- What is needed -
Pull out every line of text in the listing below and copy it unchanged. Leave the pictures out of your answer.

Records taken from a data source:
▽

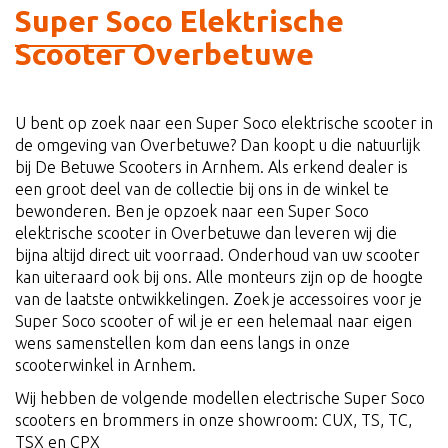
Super Soco Elektrische
Scooter Overbetuwe
U bent op zoek naar een Super Soco elektrische scooter in
de omgeving van Overbetuwe? Dan koopt u die natuurlijk
bij De Betuwe Scooters in Arnhem. Als erkend dealer is
een groot deel van de collectie bij ons in de winkel te
bewonderen. Ben je opzoek naar een Super Soco
elektrische scooter in Overbetuwe dan leveren wij die
bijna altijd direct uit voorraad. Onderhoud van uw scooter
kan uiteraard ook bij ons. Alle monteurs zijn op de hoogte
van de laatste ontwikkelingen. Zoek je accessoires voor je
Super Soco scooter of wil je er een helemaal naar eigen
wens samenstellen kom dan eens langs in onze
scooterwinkel in Arnhem.
Wij hebben de volgende modellen electrische Super Soco
scooters en brommers in onze showroom: CUX, TS, TC,
TSX en CPX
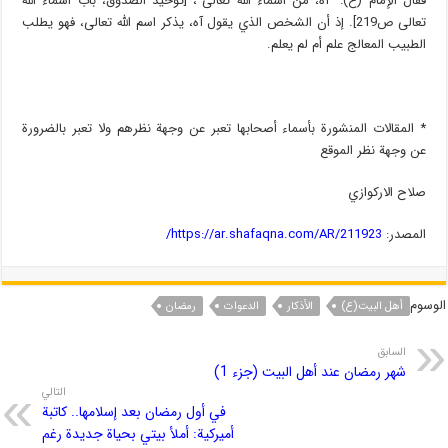
فقال الإمام (ع): “آه، من أسماء الله تعالى”، [توحيد الصدوق، باب أسماء الله
تعالى ص219]. إذ أن الشخص الذي يقول آه، يذكر اسم الله تعالى، فهو يطلب
الطبيب المعالج علم أم لم يعلم.
* المقالات المنشورة بأسماء أصحابها تعبر عن وجهة نظرهم ولا تعبر بالضرورة
عن وجهة نظر الموقع
صلاح الاركوازي
المصدر:
https://ar.shafaqna.com/AR/211923/
الوسوم
أهل البیت(ع)
الأذکار
الدعوات
رمضان
السابق
شهر رمضان عند أهل البيت (جزء 1)
التالي
في أول رمضان بعد إسلامها.. كاتبة
أميركية: أملأ بيتي بحياة جديدة رغم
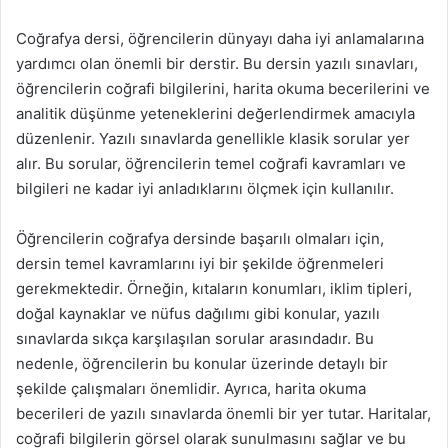
Coğrafya dersi, öğrencilerin dünyayı daha iyi anlamalarına
yardımcı olan önemli bir derstir. Bu dersin yazılı sınavları,
öğrencilerin coğrafi bilgilerini, harita okuma becerilerini ve
analitik düşünme yeteneklerini değerlendirmek amacıyla
düzenlenir. Yazılı sınavlarda genellikle klasik sorular yer
alır. Bu sorular, öğrencilerin temel coğrafi kavramları ve
bilgileri ne kadar iyi anladıklarını ölçmek için kullanılır.
Öğrencilerin coğrafya dersinde başarılı olmaları için,
dersin temel kavramlarını iyi bir şekilde öğrenmeleri
gerekmektedir. Örneğin, kıtaların konumları, iklim tipleri,
doğal kaynaklar ve nüfus dağılımı gibi konular, yazılı
sınavlarda sıkça karşılaşılan sorular arasındadır. Bu
nedenle, öğrencilerin bu konular üzerinde detaylı bir
şekilde çalışmaları önemlidir. Ayrıca, harita okuma
becerileri de yazılı sınavlarda önemli bir yer tutar. Haritalar,
coğrafi bilgilerin görsel olarak sunulmasını sağlar ve bu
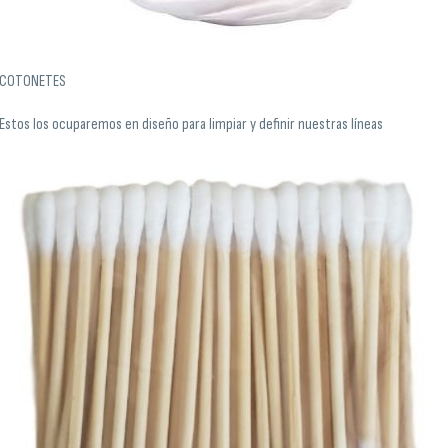
COTONETES
Estos los ocuparemos en diseño para limpiar y definir nuestras líneas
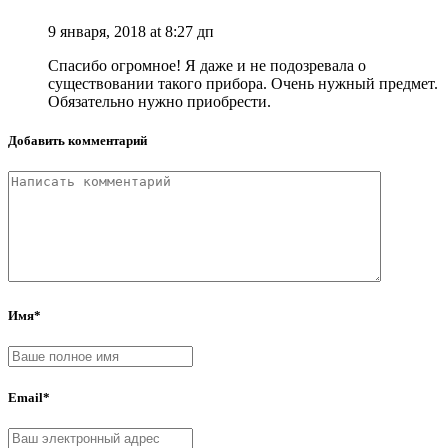
9 января, 2018 at 8:27 дп
Спасибо огромное! Я даже и не подозревала о
существовании такого прибора. Очень нужный предмет.
Обязательно нужно приобрести.
Добавить комментарий
Имя*
Email*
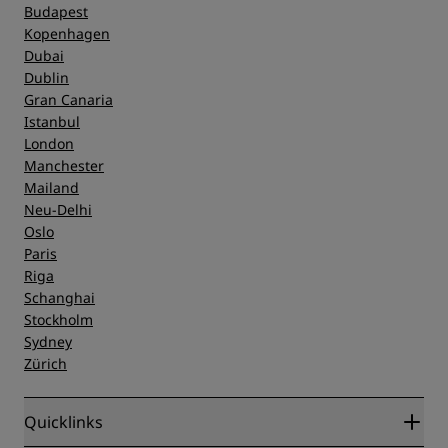
Budapest
Kopenhagen
Dubai
Dublin
Gran Canaria
Istanbul
London
Manchester
Mailand
Neu-Delhi
Oslo
Paris
Riga
Schanghai
Stockholm
Sydney
Zürich
Quicklinks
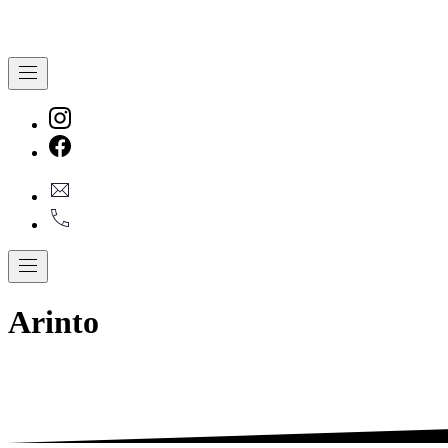
Navigation
New
Window
New
geral@dmare.pt
Window
917774486
Navigation
Arinto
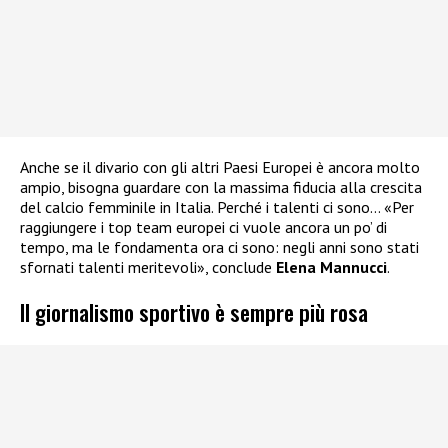
Anche se il divario con gli altri Paesi Europei è ancora molto
ampio, bisogna guardare con la massima fiducia alla crescita
del calcio femminile in Italia. Perché i talenti ci sono… «Per
raggiungere i top team europei ci vuole ancora un po’ di
tempo, ma le fondamenta ora ci sono: negli anni sono stati
sfornati talenti meritevoli», conclude
Elena Mannucci
.
Il giornalismo sportivo è sempre più rosa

△

- Exercise output -
Super Soco Elektrische
Scooter Overbetuwe
U bent op zoek naar een Super Soco elektrische scooter in
de omgeving van Overbetuwe? Dan koopt u die natuurlijk
bij De Betuwe Scooters in Arnhem. Als erkend dealer is
een groot deel van de collectie bij ons in de winkel te
bewonderen. Ben je opzoek naar een Super Soco
elektrische scooter in Overbetuwe dan leveren wij die
bijna altijd direct uit voorraad. Onderhoud van uw scooter
kan uiteraard ook bij ons. Alle monteurs zijn op de hoogte
van de laatste ontwikkelingen. Zoek je accessoires voor je
Super Soco scooter of wil je er een helemaal naar eigen
wens samenstellen kom dan eens langs in onze
scooterwinkel in Arnhem.
Wij hebben de volgende modellen electrische Super Soco
scooters en brommers in onze showroom: CUX, TS, TC,
TSX en CPX
فقال الإمام (ع): “آه، من أسماء الله تعالى”، [توحيد الصدوق، باب أسماء الله
تعالى ص219]. إذ أن الشخص الذي يقول آه، يذكر اسم الله تعالى، فهو يطلب
الطبيب المعالج علم أم لم يعلم.
* المقالات المنشورة بأسماء أصحابها تعبر عن وجهة نظرهم ولا تعبر بالضرورة
عن وجهة نظر الموقع
صلاح الاركوازي
المصدر:
https://ar.shafaqna.com/AR/211923/
الوسوم
أهل البیت(ع)
الأذکار
الدعوات
رمضان
السابق
شهر رمضان عند أهل البيت (جزء 1)
التالي
في أول رمضان بعد إسلامها.. كاتبة
أميركية: أملأ بيتي بحياة جديدة رغم
Coğrafya dersi, öğrencilerin dünyayı daha iyi anlamalarına
yardımcı olan önemli bir derstir. Bu dersin yazılı sınavları,
öğrencilerin coğrafi bilgilerini, harita okuma becerilerini ve
analitik düşünme yeteneklerini değerlendirmek amacıyla
düzenlenir. Yazılı sınavlarda genellikle klasik sorular yer
alır. Bu sorular, öğrencilerin temel coğrafi kavramları ve
bilgileri ne kadar iyi anladıklarını ölçmek için kullanılır.
Öğrencilerin coğrafya dersinde başarılı olmaları için,
dersin temel kavramlarını iyi bir şekilde öğrenmeleri
gerekmektedir. Örneğin, kıtaların konumları, iklim tipleri,
doğal kaynaklar ve nüfus dağılımı gibi konular, yazılı
sınavlarda sıkça karşılaşılan sorular arasındadır. Bu
nedenle, öğrencilerin bu konular üzerinde detaylı bir
şekilde çalışmaları önemlidir. Ayrıca, harita okuma
becerileri de yazılı sınavlarda önemli bir yer tutar. Haritalar,
coğrafi bilgilerin görsel olarak sunulmasını sağlar ve bu
COTONETES
Estos los ocuparemos en diseño para limpiar y definir nuestras líneas
9 января, 2018 at 8:27 дп
Спасибо огромное! Я даже и не подозревала о
существовании такого прибора. Очень нужный предмет.
Обязательно нужно приобрести.
Добавить комментарий
Имя*
Email*
Budapest
Kopenhagen
Dubai
Dublin
Gran Canaria
Istanbul
London
Manchester
Mailand
Neu-Delhi
Oslo
Paris
Riga
Schanghai
Stockholm
Sydney
Zürich
Quicklinks
Navigation
New
Window
New
geral@dmare.pt
Window
917774486
Navigation
Arinto
Anche se il divario con gli altri Paesi Europei è ancora molto
ampio, bisogna guardare con la massima fiducia alla crescita
del calcio femminile in Italia. Perché i talenti ci sono… «Per
raggiungere i top team europei ci vuole ancora un po’ di
tempo, ma le fondamenta ora ci sono: negli anni sono stati
sfornati talenti meritevoli», conclude
Elena Mannucci
.
Il giornalismo sportivo è sempre più rosa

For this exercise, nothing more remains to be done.